Units that generated about 800 million euros ($1.1 million) in revenue last year will be sold, the Mannheim, Germany-based company said today in a statement. Bilfinger will retain wind turbine, transmission line and steel construction units, which have combined revenue of about 200 million euros, as well as its German building division.
A reduction in the civil-engineering business was necessary “to continuously improve the risk profile of the group,” Chief Executive Officer Roland Koch said in the statement. “In civil engineering on an international scale, a certain critical mass is a decisive success factor.”

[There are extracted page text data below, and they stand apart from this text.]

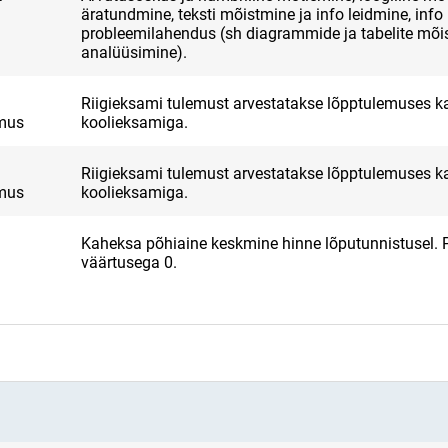
äratundmine, teksti mõistmine ja info leidmine, info
probleemilahendus (sh diagrammide ja tabelite mõi
analüüsimine).
Riigieksami tulemust arvestatakse lõpptulemuses ka
emus
koolieksamiga.
Riigieksami tulemust arvestatakse lõpptulemuses ka
emus
koolieksamiga.
Kaheksa põhiaine keskmine hinne lõputunnistusel. 
väärtusega 0.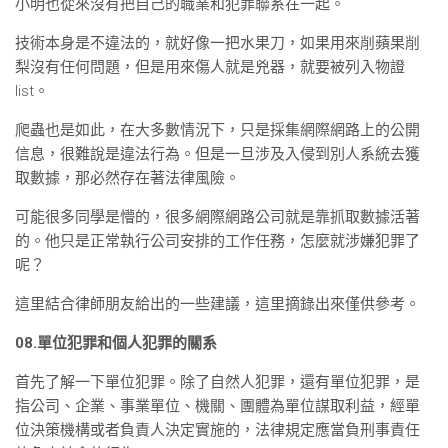
小明也從來沒有把自己的職業和犯罪聯系在一起。
技術本身是不違法的，就好像一把水果刀，如果用來削蘋果削
梨沒有任何問題，但是用來傷人就是兇器，就要被列入物證
list。
爬蟲也是如此，在大多數情況下，只是採集網際網路上的公開
信息，很難說是違法行為。但是一旦涉及入侵到別人系統去獲
取數據，那必然存在著法律風險。
可能很多同學是懵的，很多網際網路公司就是靠抓取數據活著
的。他只是正常執行公司安排的工作任務，怎麼就涉嫌犯罪了
呢？
這里結合律師朋友給出的一些建議，這里摘錄出來僅供參考。
08.單位犯罪和個人犯罪的關系
首先了解一下單位犯罪。除了自然人犯罪，還有單位犯罪，是
指公司、企業、事業單位、機關、團體為單位謀取利益，經單
位決策機構或者負責人決定實施的，法律規定應當負刑事責任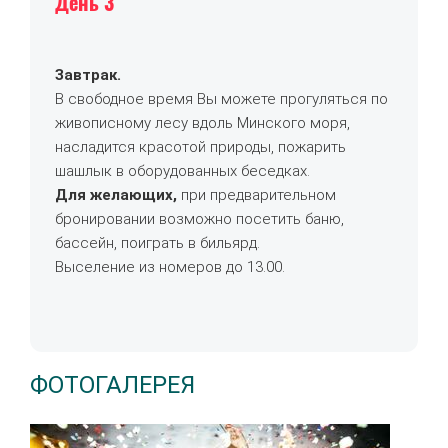
День 3
Завтрак.
В свободное время Вы можете прогуляться по
живописному лесу вдоль Минского моря,
насладится красотой природы, пожарить
шашлык в оборудованных беседках.
Для желающих,
при предварительном
бронировании возможно посетить баню,
бассейн, поиграть в бильярд.
Выселение из номеров до 13.00.
ФОТОГАЛЕРЕЯ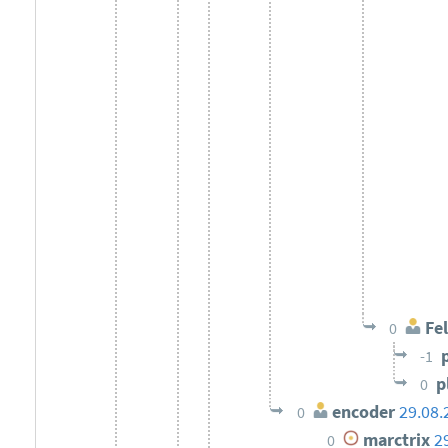
Fel
0
-1
p
0
encoder
29.08.
0
marctrix
2
0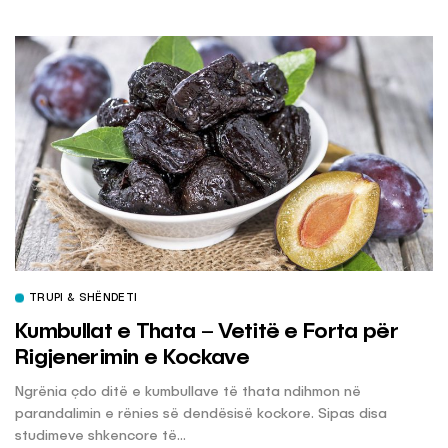
TRUPI & SHËNDETI
Kumbullat e Thata – Vetitë e Forta për
Rigjenerimin e Kockave
Ngrënia çdo ditë e kumbullave të thata ndihmon në
parandalimin e rënies së dendësisë kockore. Sipas disa
studimeve shkencore të...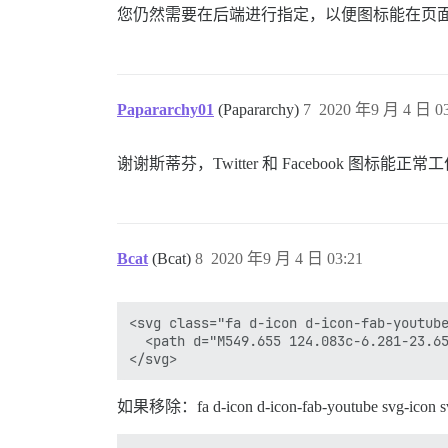
您仍然需要在后端进行指定，以便图标能在页面中使用。
Papararchy01
(Papararchy)
7
2020 年9 月 4 日 03
谢谢斯蒂芬，Twitter 和 Facebook
Bcat
(Bcat)
8
2020 年9 月 4 日 03:21
<svg class="fa d-icon d-icon-fab-youtube
  <path d="M549.655 124.083c-6.281-23.6
如果移除：fa d-icon d-icon-fab-youtube sv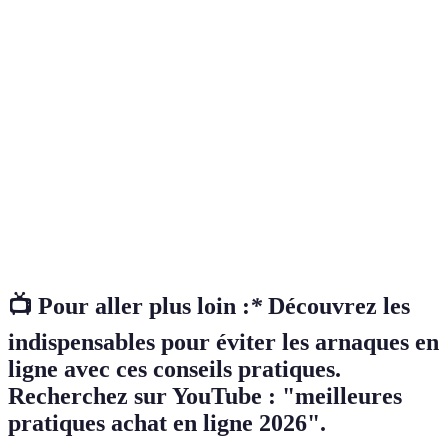
Terme
Définition
Arnaque
Pratiques frauduleuses sur Internet visant à tromper
en ligne
les consommateurs.
Certificat
Protocole de sécurité pour chiffrer les échanges de
SSL
données entre un navigateur et un serveur.
Retours d'expérience des utilisateurs sur un produit ou
Avis
un service, souvent utilisés pour évaluer la fiabilité
clients
d'un vendeur.
📺 Pour aller plus loin :
*
Découvrez les
indispensables pour éviter les arnaques en
ligne avec ces conseils pratiques.
Recherchez sur YouTube : "meilleures
pratiques achat en ligne 2026".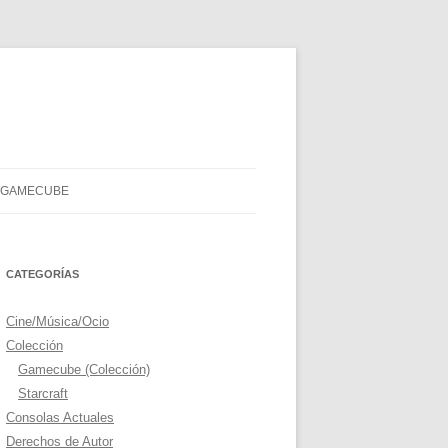
Y GAMECUBE
CATEGORÍAS
Cine/Música/Ocio
Colección
Gamecube (Colección)
Starcraft
Consolas Actuales
Derechos de Autor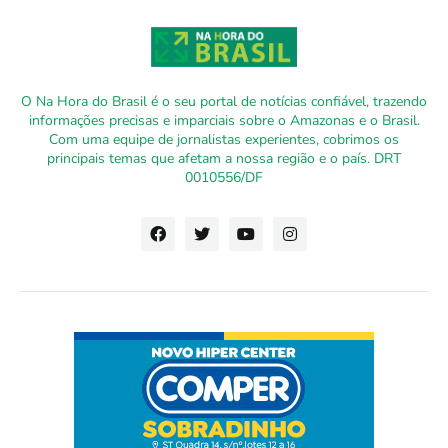
O Na Hora do Brasil é o seu portal de notícias confiável, trazendo
informações precisas e imparciais sobre o Amazonas e o Brasil.
Com uma equipe de jornalistas experientes, cobrimos os
principais temas que afetam a nossa região e o país. DRT
0010556/DF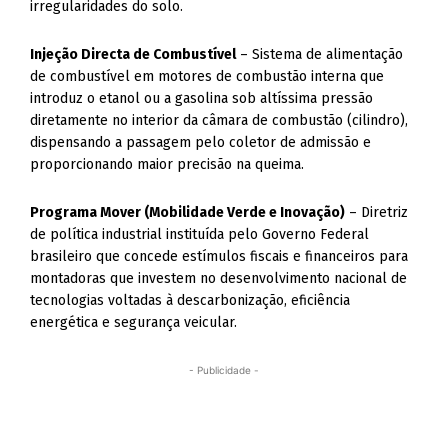
irregularidades do solo.
Injeção Directa de Combustível
– Sistema de alimentação
de combustível em motores de combustão interna que
introduz o etanol ou a gasolina sob altíssima pressão
diretamente no interior da câmara de combustão (cilindro),
dispensando a passagem pelo coletor de admissão e
proporcionando maior precisão na queima.
Programa Mover (Mobilidade Verde e Inovação)
– Diretriz
de política industrial instituída pelo Governo Federal
brasileiro que concede estímulos fiscais e financeiros para
montadoras que investem no desenvolvimento nacional de
tecnologias voltadas à descarbonização, eficiência
energética e segurança veicular.
- Publicidade -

Koch has been transforming the 134-year-old company from a builder into an engineering services specialist since taking the top job in 2011, and has made at least 13 acquisitions, according to data compiled by Bloomberg. Hochtief, Germany’s biggest builder, has meanwhile been reversing a push into services to concentrate on engineering projects.
Bilfinger shares jumped as much as 5.6 percent in Frankfurt, the biggest advance in almost a year. The stock was up 4 percent at 87.40 euros as of 11:13 a.m., giving the company a market value of about 4 billion euros.
Bilfinger also said today that first-quarter orders were at a similar level to those a year earlier, while a 1 percent increase in output volume to 1.9 billion euros was largely due to acquisitions. It reiterated a forecast for organic growth in all business segments this year.